Task brief: Somewhere below are a line with "رژیم صهیونیستی و لبنان، امید‌ها را برای توافق" and a later line with "Przeglądam te spisane". Output exactly those lines and all lines between them.
------ Data excerpts
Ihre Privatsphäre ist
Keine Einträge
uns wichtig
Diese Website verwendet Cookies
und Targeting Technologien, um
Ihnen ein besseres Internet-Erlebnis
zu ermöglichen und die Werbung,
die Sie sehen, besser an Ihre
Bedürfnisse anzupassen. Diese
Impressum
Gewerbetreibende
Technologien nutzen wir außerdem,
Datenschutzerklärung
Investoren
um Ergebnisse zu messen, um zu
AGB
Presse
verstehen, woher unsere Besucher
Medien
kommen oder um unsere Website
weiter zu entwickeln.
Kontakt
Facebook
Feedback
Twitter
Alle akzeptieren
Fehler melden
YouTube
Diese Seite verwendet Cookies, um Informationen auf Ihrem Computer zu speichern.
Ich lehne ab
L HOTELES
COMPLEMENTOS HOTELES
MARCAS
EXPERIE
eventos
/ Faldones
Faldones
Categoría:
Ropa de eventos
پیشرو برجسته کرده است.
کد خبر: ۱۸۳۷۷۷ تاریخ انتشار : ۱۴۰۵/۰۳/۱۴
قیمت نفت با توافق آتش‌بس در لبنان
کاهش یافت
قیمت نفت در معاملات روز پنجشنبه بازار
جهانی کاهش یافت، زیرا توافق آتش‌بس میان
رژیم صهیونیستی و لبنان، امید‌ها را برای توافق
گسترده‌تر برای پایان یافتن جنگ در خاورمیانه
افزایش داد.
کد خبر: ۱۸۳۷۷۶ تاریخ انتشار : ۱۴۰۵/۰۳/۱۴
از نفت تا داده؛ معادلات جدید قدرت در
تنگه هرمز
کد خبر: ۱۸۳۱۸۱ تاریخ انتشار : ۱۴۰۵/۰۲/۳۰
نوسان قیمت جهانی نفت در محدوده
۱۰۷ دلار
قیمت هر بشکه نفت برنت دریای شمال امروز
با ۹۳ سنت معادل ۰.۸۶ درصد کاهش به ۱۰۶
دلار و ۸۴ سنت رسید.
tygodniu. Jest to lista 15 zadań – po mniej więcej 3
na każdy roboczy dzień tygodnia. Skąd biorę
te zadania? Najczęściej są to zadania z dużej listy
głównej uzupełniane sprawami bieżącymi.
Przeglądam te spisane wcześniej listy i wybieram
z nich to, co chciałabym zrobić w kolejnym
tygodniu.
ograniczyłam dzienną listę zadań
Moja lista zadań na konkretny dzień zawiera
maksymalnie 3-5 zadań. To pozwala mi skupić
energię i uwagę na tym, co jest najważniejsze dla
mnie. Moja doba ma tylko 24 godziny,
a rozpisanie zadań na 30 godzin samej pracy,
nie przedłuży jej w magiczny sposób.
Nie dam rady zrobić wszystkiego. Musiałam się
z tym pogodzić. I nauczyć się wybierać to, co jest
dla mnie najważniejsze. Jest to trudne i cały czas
------------
Solved exercise:
رژیم صهیونیستی و لبنان، امید‌ها را برای توافق
گسترده‌تر برای پایان یافتن جنگ در خاورمیانه
افزایش داد.
کد خبر: ۱۸۳۷۷۶ تاریخ انتشار : ۱۴۰۵/۰۳/۱۴
از نفت تا داده؛ معادلات جدید قدرت در
تنگه هرمز
کد خبر: ۱۸۳۱۸۱ تاریخ انتشار : ۱۴۰۵/۰۲/۳۰
نوسان قیمت جهانی نفت در محدوده
۱۰۷ دلار
قیمت هر بشکه نفت برنت دریای شمال امروز
با ۹۳ سنت معادل ۰.۸۶ درصد کاهش به ۱۰۶
دلار و ۸۴ سنت رسید.
tygodniu. Jest to lista 15 zadań – po mniej więcej 3
na każdy roboczy dzień tygodnia. Skąd biorę
te zadania? Najczęściej są to zadania z dużej listy
głównej uzupełniane sprawami bieżącymi.
Przeglądam te spisane wcześniej listy i wybieram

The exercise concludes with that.